Science in Christian Perspective
Letter to the Editor
Godels Theorem Misunderstood
Robert A. Herrmann
United States Naval Academy
Annapolis, Maryland 21402
From: JASA 33 (December 1981): 255.
Even though the article "A Positive Approach to Creation" in the December 1980 issue of the Journal ASA was exceedingly beneficial and useful to our understanding of certain cosmological concepts, the statements made by the author relative to Godel's incompleteness theorem are incorrect. This misunderstanding of Godel's results is widely held by numerous individuals and has unfortunately permeated much modern literature.
This misunderstanding revolves around the distinct differences between the procedures employed within the discipline of mathematical logic: procedures which mathematically study numerous concepts associated with logical syntactics and the internal logical syntactics itself. Godel's incompleteness theorem,. among others, states in generalization that if we employ a "formally expressible" set of axioms for an (informally) conceived mathematical structure N of a certain complexity and the Godel numbers for this axiom system form a recursive set, among other possible recursive characterizations, then the set of formally obtainable propositions does not include all of the formal propositions which semantically hold true in N. This simply implies that under the "recursive" characteristic state above that the semantical procedures common to most mathematics do not correspond to the syntactical concepts of deduction. Of course, Godel used a weak form of semantics to establish this result, a form that was acceptable to Hilbert.

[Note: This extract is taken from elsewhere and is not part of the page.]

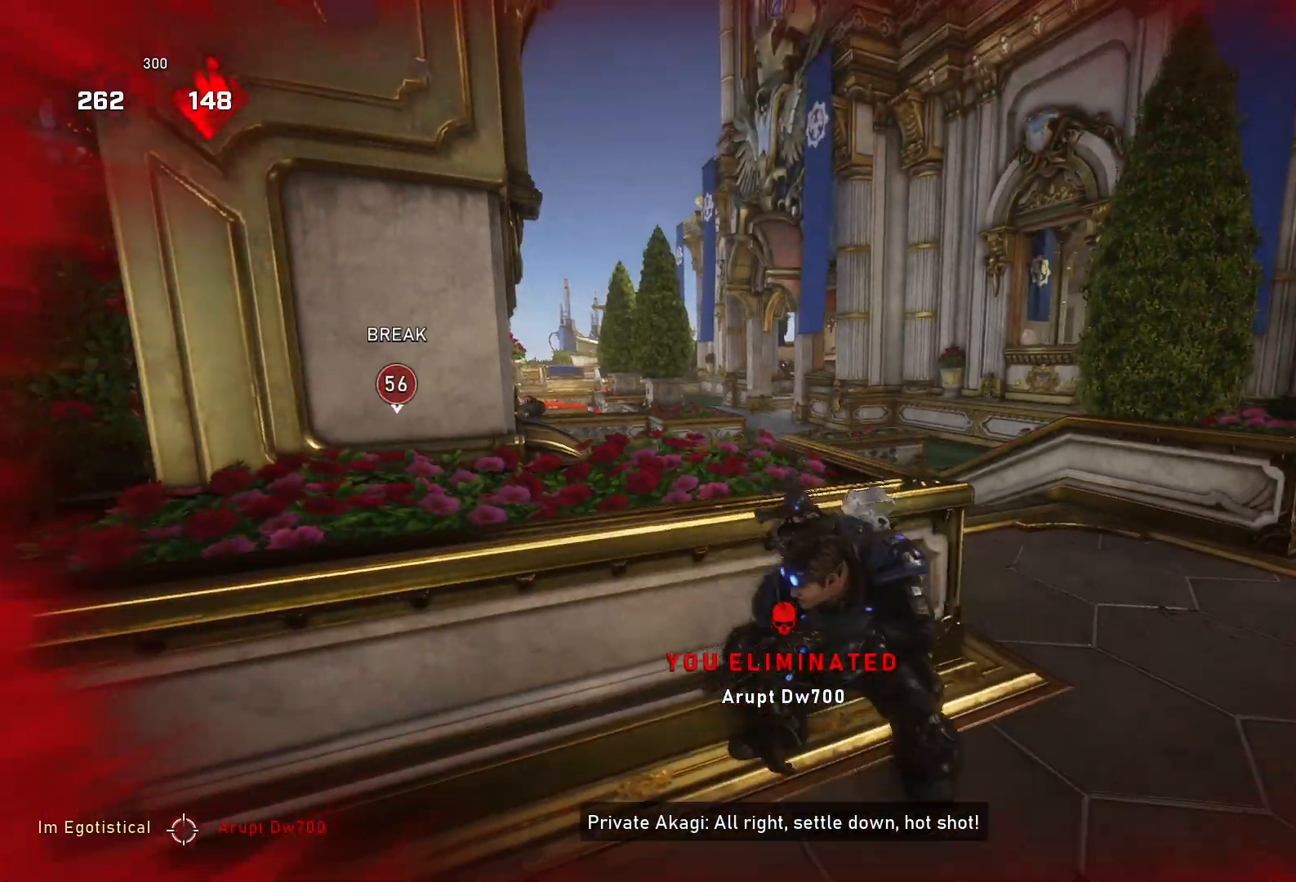
{"buttons": [], "left_stick": "center", "right_stick": "center", "events": []}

There is, however, a small contingent of mathematicians who would lead us to believe that the only concepts that should be considered within the mathematical arena are those results which are "recursively" obtainable and thus always meaningful to the workers in "artificial intelligence." A 1980 Pulitzer Prize was awarded to Douglas R. Hofstadter for his highly erudite attempt to philosophically show that the human mind = the biological object known as the human brain = artificial intelligence. Of Course, if mathematicians followed such precepts, then there would be no Godel incompleteness theorem. Fortunately, at least at present, the vast majority of mathematicians do not adhere to these restrictions.
Consequently, for the majority of mathematicians the set S of all formally expressible statements which semantically hold true in N forms a complete system of axioms for N. However, the set S does not have the appropriate "recursive" property required for such incompleteness results. If N were a model of set-theory, then it could indeed contain a mathematical model of the universe, which could answer all mathematically expressible questions that are humanly understandable.